JOB: Please copy every line of the records verbatim, keeping the original order.
•••
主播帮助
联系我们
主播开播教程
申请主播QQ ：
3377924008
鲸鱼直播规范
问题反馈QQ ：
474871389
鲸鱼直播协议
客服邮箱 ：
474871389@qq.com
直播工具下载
•••
SOLUTION FOR THIS TASK:
主播帮助
联系我们
主播开播教程
申请主播QQ ：
3377924008
鲸鱼直播规范
问题反馈QQ ：
474871389
鲸鱼直播协议
客服邮箱 ：
474871389@qq.com
直播工具下载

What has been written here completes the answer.